Along with a shorter roster, swim meets are missing fans that usually filled the bleachers on the pool deck. Swimmers also have to keep a mask on at all times unless they’re swimming in their event. This applies to practices as well.

“I think that going into the season we thought that cheering and overall team spirit would be hard to replicate this year since everyone is spread out, causing meets to feel more individualistic rather than a team sport. But I feel that the team has done a great job of cheering for everyone this season and we’ve had enthusiastic meets,” Dubois said.

It’s not just swim meets that have been limited to a reduced number of swimmers. Practices have also been altered in order to meet COVID-19 and social distancing guidelines. The team has been split into two separate practice groups, with one group swimming on Mondays and the other group swimming on Wednesdays.

“Between laps at practices, I miss being able to chat with others close by and catch up with them informally while we’re resting on the wall,” said senior and boys team co-captain Jonah Werbel.

Another thing that’s missing from this year’s season: team bonding outside of the pool.

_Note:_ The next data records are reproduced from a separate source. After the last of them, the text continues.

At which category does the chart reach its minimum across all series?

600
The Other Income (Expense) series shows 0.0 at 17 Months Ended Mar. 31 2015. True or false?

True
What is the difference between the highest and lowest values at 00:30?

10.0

“I don’t think the whole team has ever been in the same place at the same time this season, so it’s strange to not have that same camaraderie which naturally arises out of being a close-knit group,” Werbel said.

In the past, the swim team has had team pasta dinners, end-of-season parties, and other team-building activities such as laser tag.

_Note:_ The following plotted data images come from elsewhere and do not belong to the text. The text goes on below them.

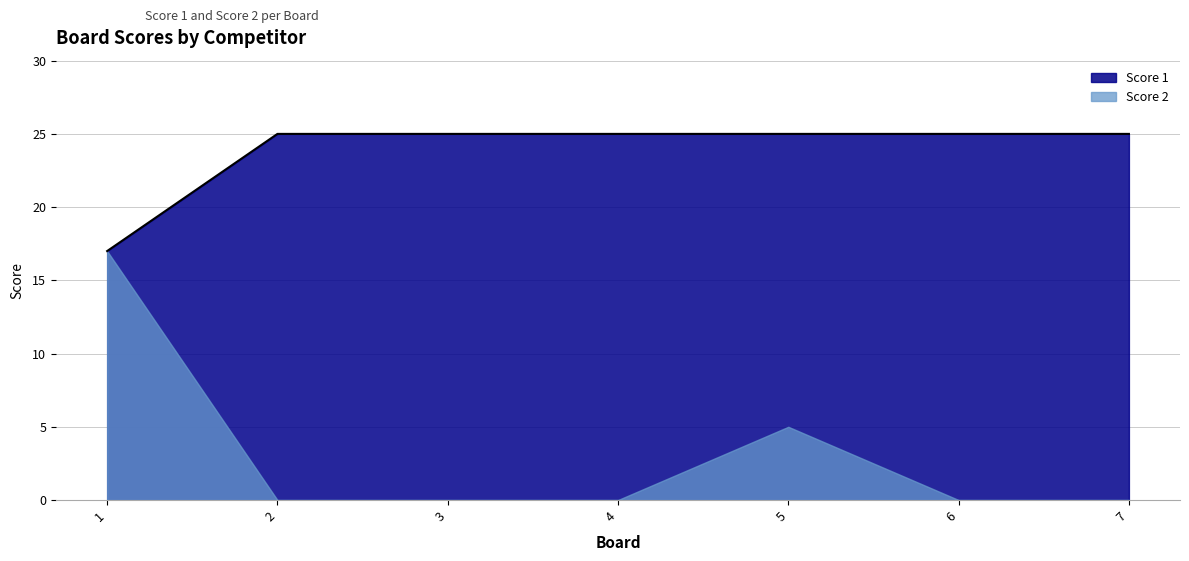

How many data points are less than 25?

1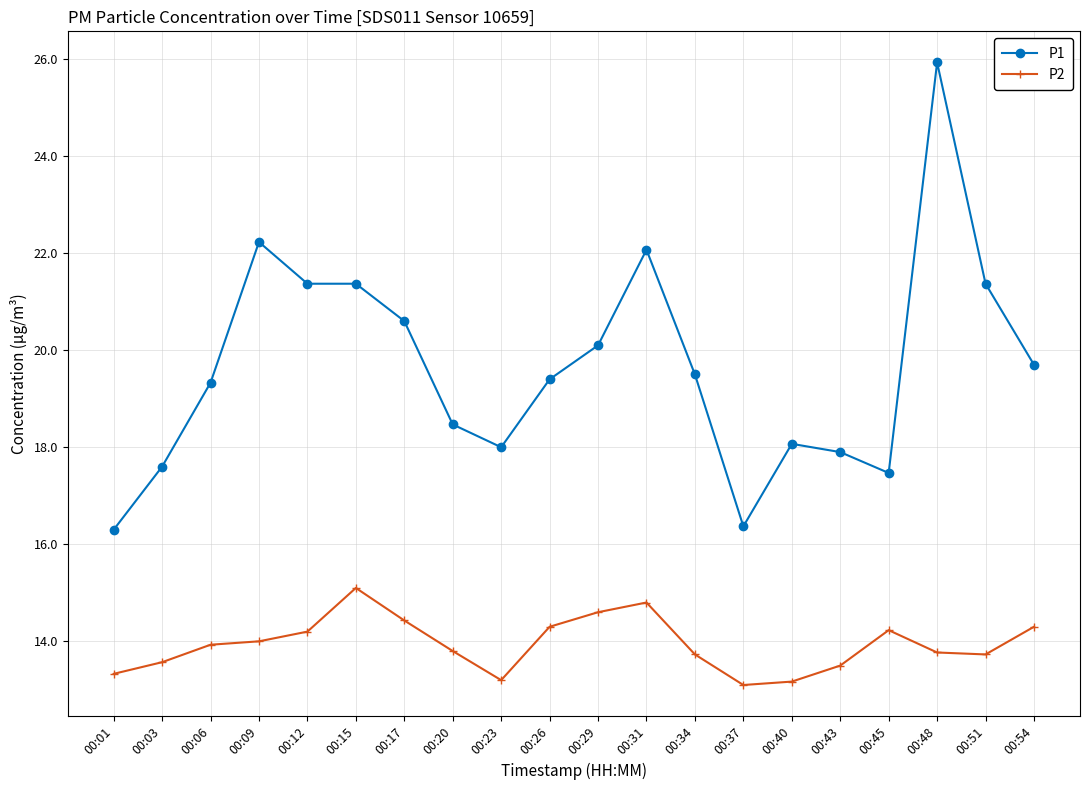

Rank the series by their maximum value, from highest to lowest.

P1, P2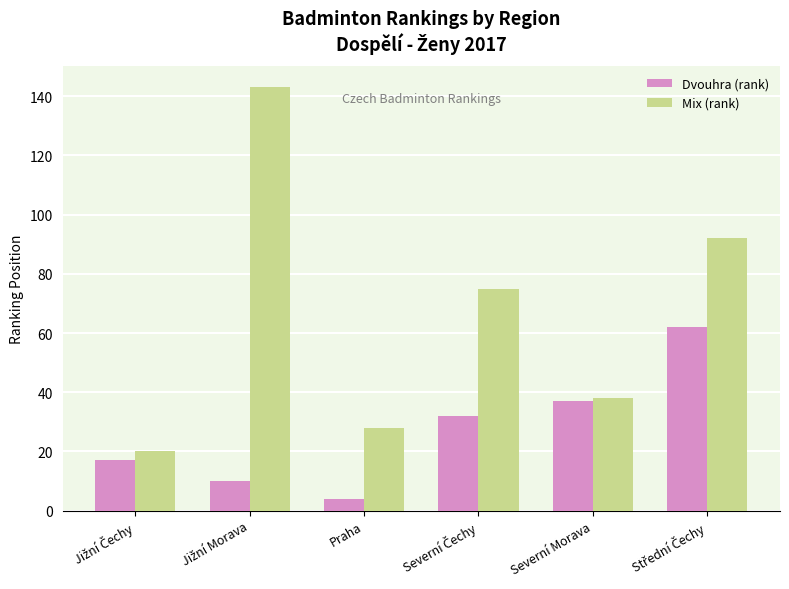

Reading right to left, what are all the values shown in this chart?

Dvouhra (rank): 62	37	32	4	10	17
Mix (rank): 92	38	75	28	143	20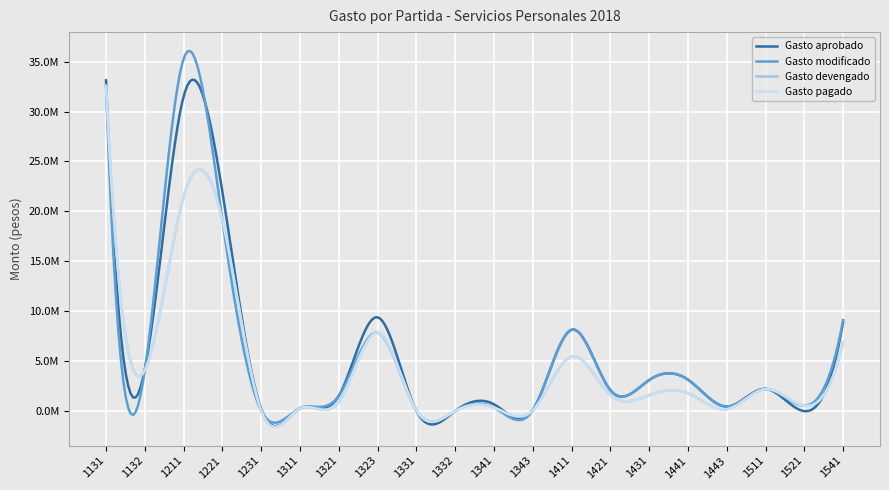

Does the chart display data point markers on the line(s)?

No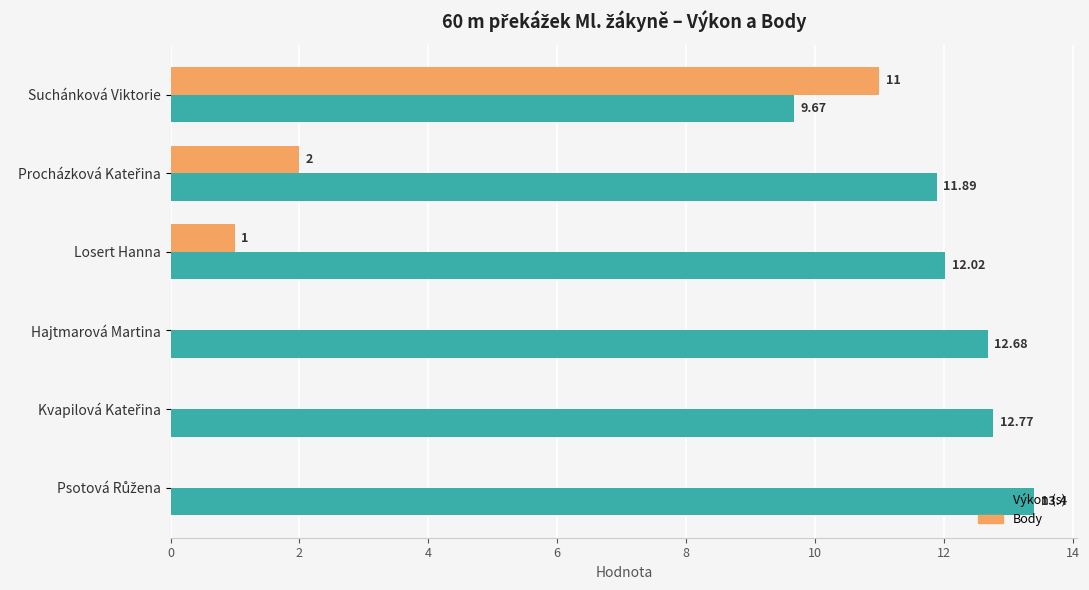

At which category is the sum across all series the highest?

Suchánková Viktorie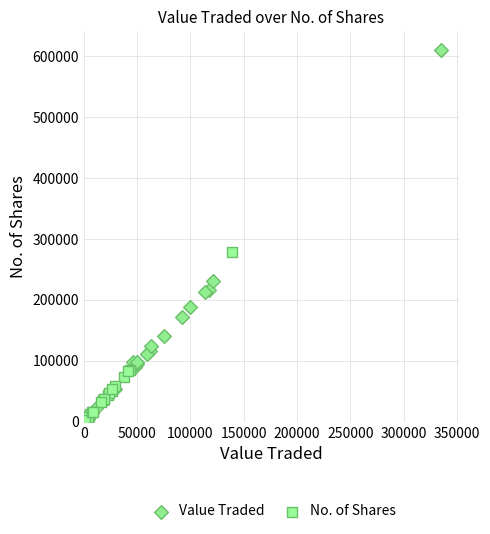

What are all the series names shown in the legend?

Value Traded, No. of Shares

“In normal years, we all go out to eat after [swim] meets. Now, after getting off the bus, we all just go our separate ways and it feels so final. Those meals gave us a chance to unwind, celebrate our victory, and hang out. It’s been difficult to adapt to not having those, and the meet just being over. The team still has fun together, but it’s weird not to unwind together after.”

However, the team has managed to stay positive and participated in three swim meets against Central High School, Maggie Walker Governor’s, Brentsville, and Manassas Park. On Thursday, February 4, the swim team will compete at Regionals at Colgan High School in Prince William County. The top four swimmers in each event will advance to States on February 14.

“For me, the best part of our team is just how everyone has a good time together, and how we always cheer each other on,” Werbel said. “I’ll definitely miss this team; it’s been a good four years.”